Lorsque j’entrepris, à la retraite, des recherches sur l’histoire de la guerre d’Algérie telle qu'elle fut vécue dans le Gard, c’est Claude Mazauric, lui-même historien, professeur émérite des Universités qui me mit en contact avec le Professeur Gilbert Meynier dont il avait été le collègue à la Faculté de Nancy. Celui-ci accepta d’emblée de me guider et j’ai depuis lors continué à bénéficier de ses conseils et de son érudition qui était considérable. Certains évoquaient son esprit caustique. C'était pour lui une façon de se protéger. Je n’en ai jamais été la cible. Il avait une disponibilité et une patience inépuisables. Je pouvais lui téléphoner à n’importe quelle heure, il répondait immédiatement à mes sollicitations et il était intarissable. Cette relation de maître à élève devint peu à peu une relation d’amitié empreinte de respect de ma part.

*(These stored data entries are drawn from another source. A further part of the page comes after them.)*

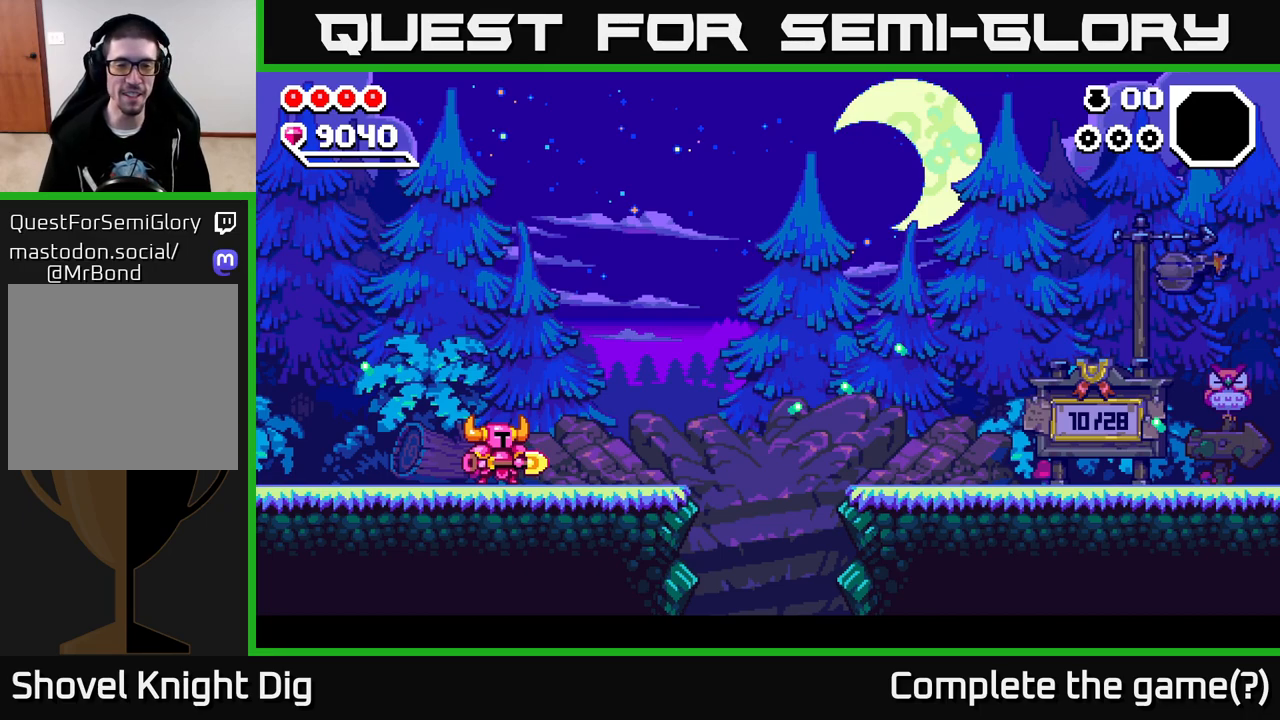
{"buttons": [], "left_stick": "left", "right_stick": "center", "events": []}
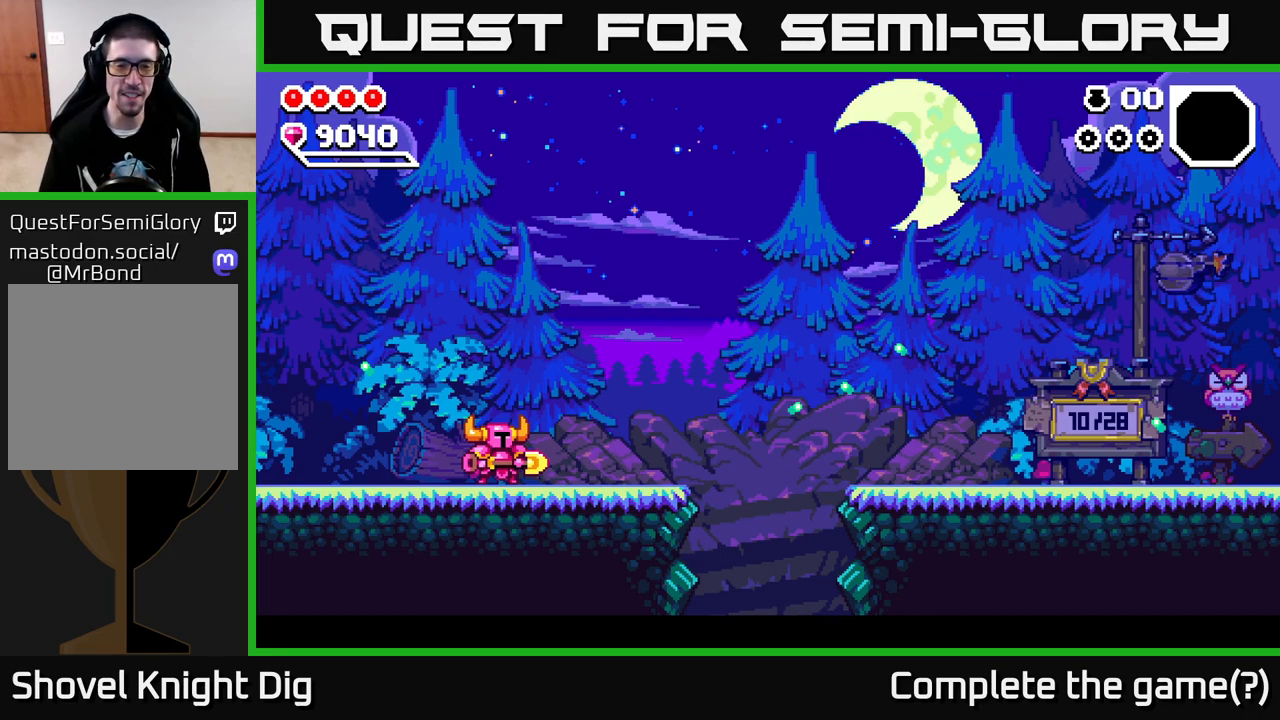
{"buttons": [], "left_stick": "left", "right_stick": "center", "events": []}
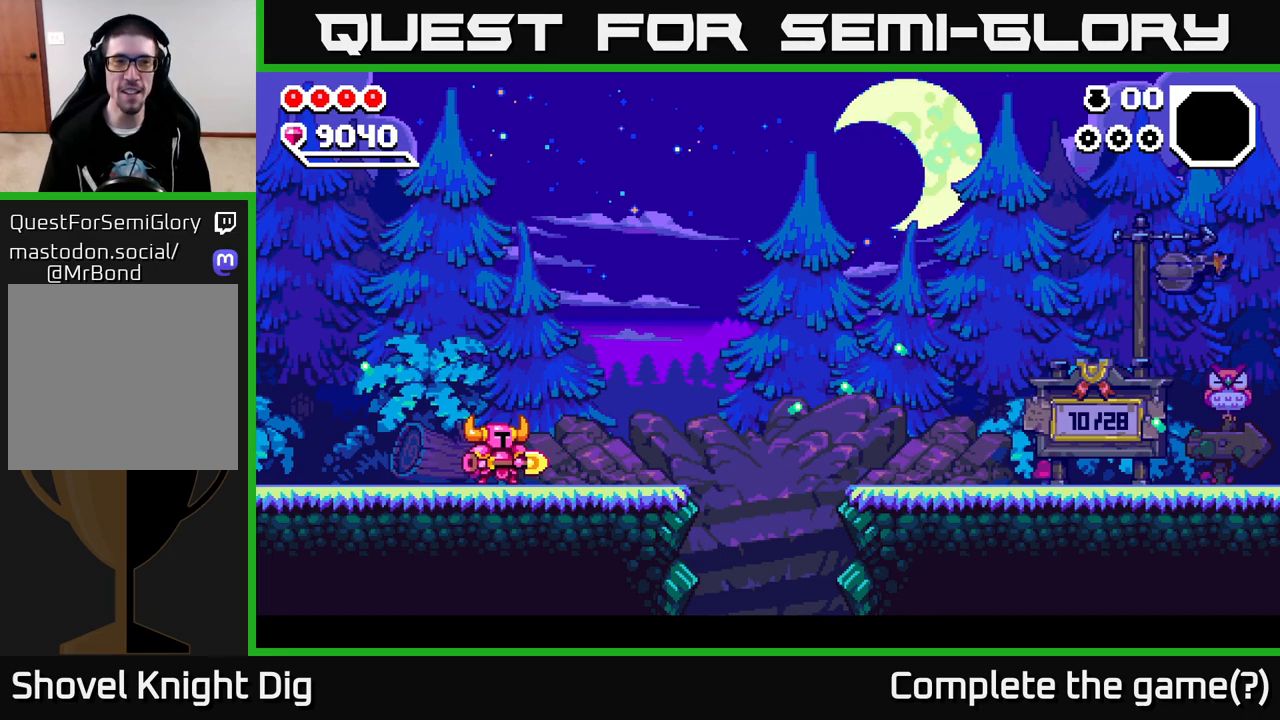
{"buttons": [], "left_stick": "left", "right_stick": "center", "events": []}
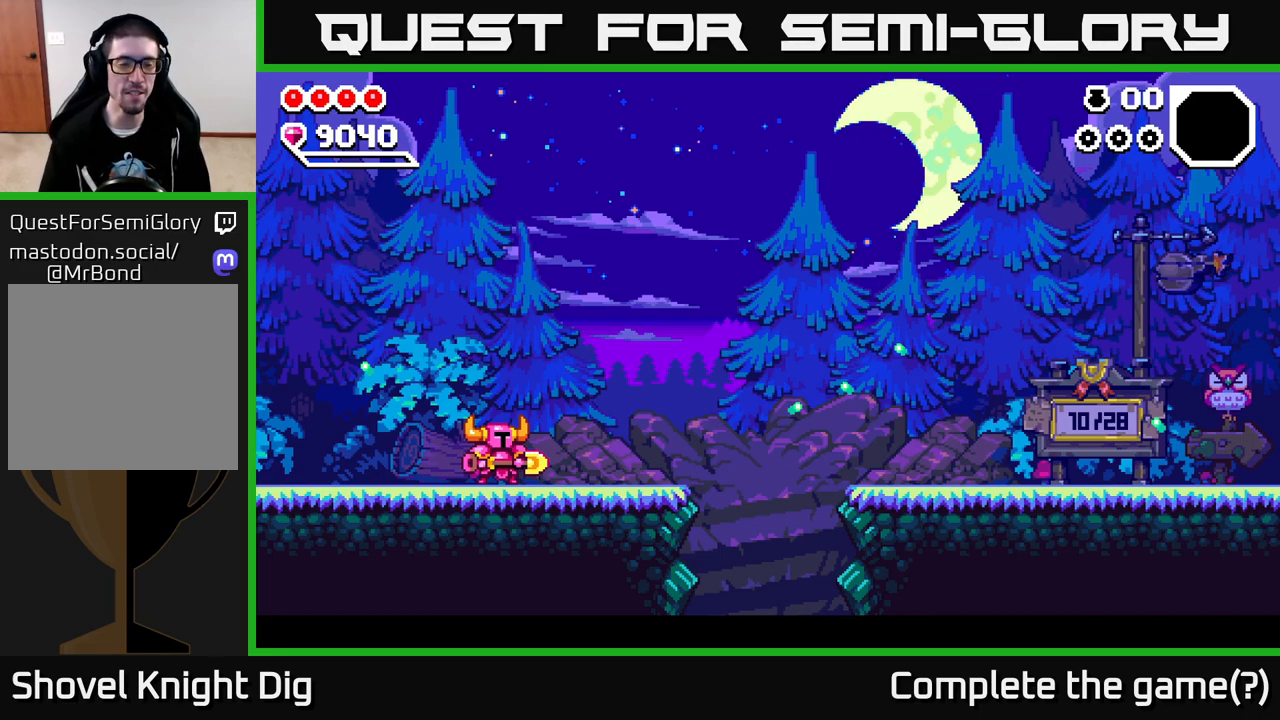
{"buttons": [], "left_stick": "left", "right_stick": "center", "events": []}
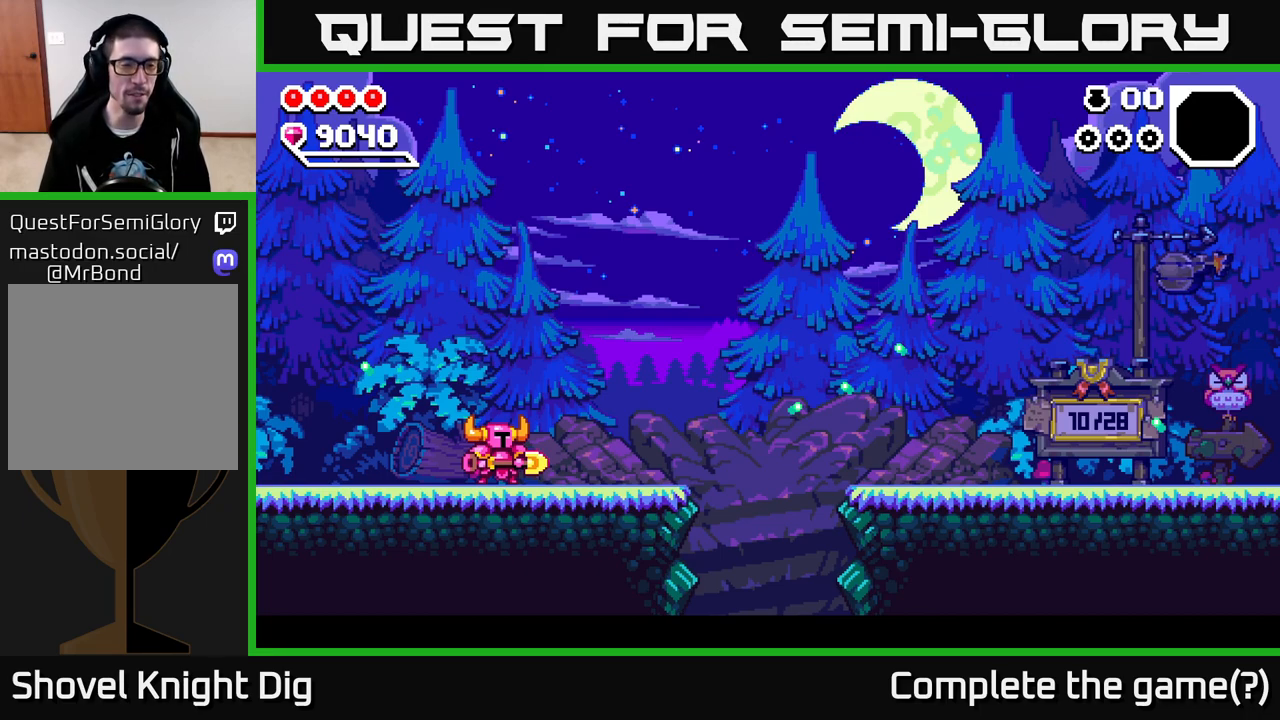
{"buttons": [], "left_stick": "left", "right_stick": "center", "events": []}
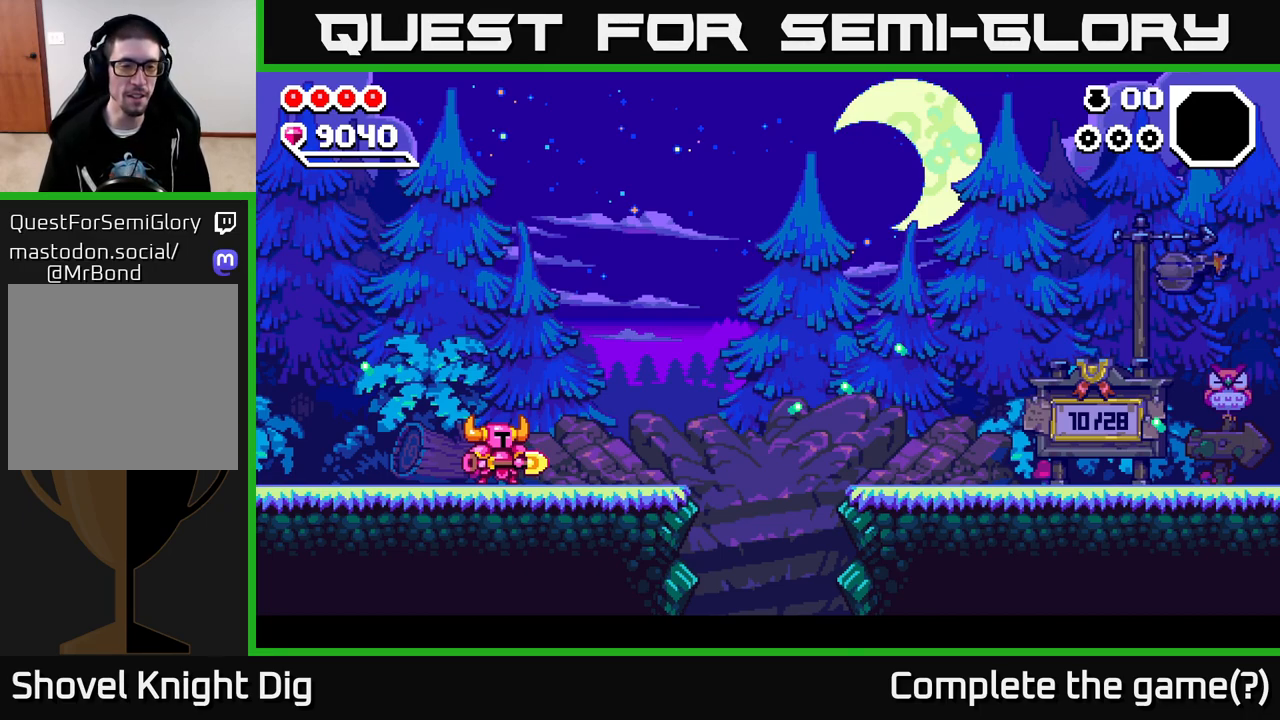
{"buttons": [], "left_stick": "center", "right_stick": "center", "events": [[233, "X", "down"], [233, "left_stick", "center"], [383, "X", "up"]]}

La déférence que je lui témoignais en l’appelant « Monsieur le Professeur » l’énervait prodigieusement.
Lorsqu’il organisa avec Frédéric Abécassis, en 2006 à Lyon, le colloque qui se tint à l’École normale supérieure - Lettres et sciences humaines, sur le thème « pour une histoire critique et citoyenne au-delà des pressions officielles et des lobbies de mémoire, le cas de l’histoire franco-algérienne », auquel participèrent une centaine de chercheurs algériens et français, il me demanda de présenter une communication sur les soldats français du contingent à partir de l’exemple du jeune ouvrier communiste insoumis d’Aigues-Mortes Marc Sagnier.
Je ferai par la suite la connaissance de Pierrette son épouse elle-même disparue le 03 novembre dernier. Pierrette, parallèlement à sa carrière d’enseignante était une militante de la CIMADE au sein de laquelle elle assuma d’importantes responsabilités en Rhône-Alpes.
Gilbert Meynier vint à plusieurs reprises dans le Gard. Il accepta notamment de piloter le comité scientifique et de conclure le colloque franco-algérien que France-El Djazaïr organisa en 2012 à Nîmes sur l’histoire de La fédération de France du FLN (1954-1962). Nous l’avions également invité pour une signature et une conférence à la fac Vauban sur L’Algérie révélée en 2015. Gilbert et Pierrette étaient tous les deux de culture protestante et je leur fis découvrir le Rassemblement du Désert à Mialet en 2007.
Fin octobre, je téléphonai à Lyon pour prendre de leurs nouvelles. C’est Pierrette qui me répondit. Elle m’indiqua que Gilbert était à Paris pour une conférence bien qu’il portât une poche à la suite de son opération de la vessie. Nous avons longuement parlé des migrants subsahariens en Algérie dont elle suivait de près la situation. En fond sonore, j’entendais des voix joyeuses, celles de ses petits-enfants. Elle était, me dit-elle, en parfaite santé. Quatre jours plus tard j’apprenais son décès, victime d’un AVC. Gilbert ne lui aura survécu que 40 jours.
En ces heures cruelles, je pense très fort à leurs enfants et petits-enfants.